Ecco così che il personaggio mito di quest’epoca calamitosa è Steve Jobs, l’uomo che ha insegnato come si cambia il mondo solo con la forza delle proprie idee. Ecco che, spento Facebook, si va in vacanza in tenda o in un campo antincendio (e una volta lì si riaccende, Facebook). Ecco che tra i miti spunta Federica Pellegrini e la sua spavalda voglia di vincere. Ecco che le letture non sono più soltanto Tolkien e Michael Ende - fronte saghe - o Camus e Marinetti - fronte politico-poetico. Ma Bruce Chatwin, viaggiatore irrequieto armato di taccuino e curiosità. John Fante, anticomunista e politicamente scorretto. E Mordechai Richler, spirito libero e sarcastico: uno che avrebbe sempre votato extraparlamentare, per un cicchetto e un bel culo femminile. Si legge anche l’ultimo premio Strega Edoardo Nesi cercandovi accorati i toni preoccupati sull’economia italiana. E la musica? Qualche gruppo alternativo di rock nero c’è ancora (ZetaZeroAlfa), ma il resto è più mainstream: Lucio Battisti - morto - è un padre spirituale (ma l’omonimo Cesare - vivo - uno da estradare al più presto), Ligabue uno da cantare a squarciagola senza farsi tante domande e all’occorrenza nell’ipod finisce anche qualche cantautore rosso per definizione: Francesco De Gregori e Francesco Guccini. E poi, tutti in discoteca: è qui la festa.

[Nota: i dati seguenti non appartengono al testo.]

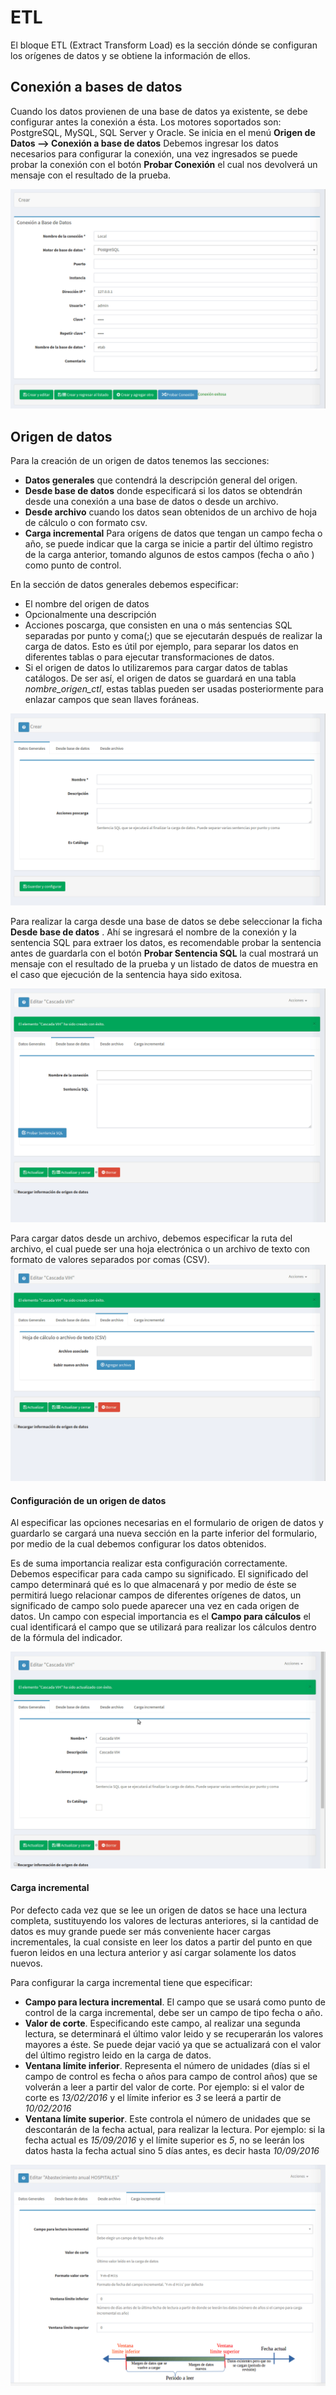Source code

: # ETL
El bloque ETL (Extract Transform Load) es la sección dónde se configuran los orígenes de datos y se obtiene la información de ellos.

## Conexión a bases de datos
Cuando los datos provienen de una base de datos ya existente, se debe configurar antes la conexión a ésta. 
Los motores soportados son: PostgreSQL, MySQL, SQL Server y Oracle.
Se inicia en el menú **Origen de Datos --> Conexión a base de datos** Debemos ingresar los datos necesarios para configurar la conexión, 
una vez ingresados se puede probar la conexión con el botón **Probar Conexión** el cual nos devolverá un mensaje con el resultado de la prueba.

![Formulario de conexión de base de datos](images/crear_conexion.gif)


## Origen de datos
Para la creación de un origen de datos tenemos las secciones: 

- **Datos generales** que contendrá la descripción general del origen. 
- **Desde base de datos** donde especificará si los datos se obtendrán desde una conexión a una base de datos o desde un archivo.
- **Desde archivo** cuando los datos sean obtenidos de un archivo de hoja de cálculo o con formato csv.
- **Carga incremental** Para orígens de datos que tengan un campo fecha o año, se puede indicar que la carga se inicie a partir del último registro de la 
carga anterior, tomando algunos de estos campos (fecha o año ) como punto de control.


En la sección de datos generales debemos especificar:

- El nombre del origen de datos
- Opcionalmente una descripción
- Acciones poscarga, que consisten en una o más sentencias SQL separadas por punto y coma(;) que se ejecutarán después de realizar la carga de datos. 
Esto es útil por ejemplo, para separar los datos en diferentes tablas o para ejecutar transformaciones de datos.
- Si el origen de datos lo utilizaremos para cargar datos de tablas catálogos. De ser así, el origen de datos se guardará en una tabla *nombre_origen_ctl*, 
estas tablas pueden ser usadas posteriormente para enlazar campos que sean llaves foráneas.

![Creación de origen de datos](images/crear_origen_datos.gif)


Para realizar la carga desde una base de datos se debe seleccionar la ficha **Desde base de datos** . 
Ahí se ingresará el nombre de la conexión y la sentencia SQL para extraer los datos, es recomendable probar la sentencia 
antes de guardarla con el botón **Probar Sentencia SQL** la cual mostrará un mensaje con el resultado de la prueba y un 
listado de datos de muestra en el caso que ejecución de la sentencia haya sido exitosa.

![Creación de origen de datos a partir de sentencia SQL](images/origen_datos_sql.gif)

Para cargar datos desde un archivo, debemos especificar la ruta del archivo, el cual puede ser una hoja electrónica
o un archivo de texto con formato de valores separados por comas (CSV).
![Creación de origen de datos a partir archivo](images/origen_datos_archivo.gif)


#### Configuración de un origen de datos
Al especificar las opciones necesarias en el formulario de origen de datos y guardarlo se cargará una nueva sección en la parte inferior del formulario, 
por medio de la cual debemos configurar los datos obtenidos.

Es de suma importancia realizar esta configuración correctamente. Debemos especificar para cada campo su significado. El significado 
del campo determinará qué es lo que almacenará y por medio de éste se permitirá luego relacionar campos de diferentes orígenes de datos, 
un significado de campo solo puede aparecer una vez en cada origen de datos. Un campo con especial importancia 
es el **Campo para cálculos** el cual identificará el campo que se utilizará para realizar los cálculos dentro de la fórmula del indicador.

![Configuración del origen de datos](images/origen_datos_significados.gif)


#### Carga incremental
Por defecto cada vez que se lee un origen de datos se hace una lectura completa, sustituyendo los valores de lecturas anteriores, 
si la cantidad de datos es muy grande puede ser más conveniente hacer cargas incrementales, la cual consiste en leer los datos a 
partir del punto en que fueron leidos en una lectura anterior y así cargar solamente los datos nuevos.


Para configurar la carga incremental tiene que especificar:

- **Campo para lectura incremental**. El campo que se usará como punto de control de la carga incremental, debe ser un campo de tipo fecha o año. 
- **Valor de corte**. Especificando este campo, al realizar una segunda lectura, se determinará el último valor leido y se recuperarán los valores mayores a éste.
Se puede dejar vació ya que se actualizará con el valor del último registro leido en la carga de datos. 
- **Ventana límite inferior**. Representa el número de unidades (días si el campo de control es fecha o años para campo de control años) que se volverán a 
leer a partir del valor de corte. Por ejemplo: si el valor de corte es *13/02/2016* y el límite inferior es *3* se leerá a partir de *10/02/2016*
- **Ventana límite superior**. Este controla el número de unidades que se descontarán de la fecha actual, para realizar la lectura. 
Por ejemplo: si la fecha actual es *15/09/2016* y el límite superior es *5*, no se leerán los datos hasta la fecha actual sino 5 días antes, 
es decir hasta *10/09/2016*

![Carga incremental](images/carga_incremental.gif)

Poi, l’identità, che vuol dire, è un’altra cosa. Il tricolore, ad esempio, qui era di casa molto prima che la sinistra se ne appropriasse in funzione antileghista.

Dove eravate voi mentre noi sventolavamo la nostra bandiera?, chiedono all’altra parte. Per poi rispondersi: magari a inneggiare a un guerrigliero cubano?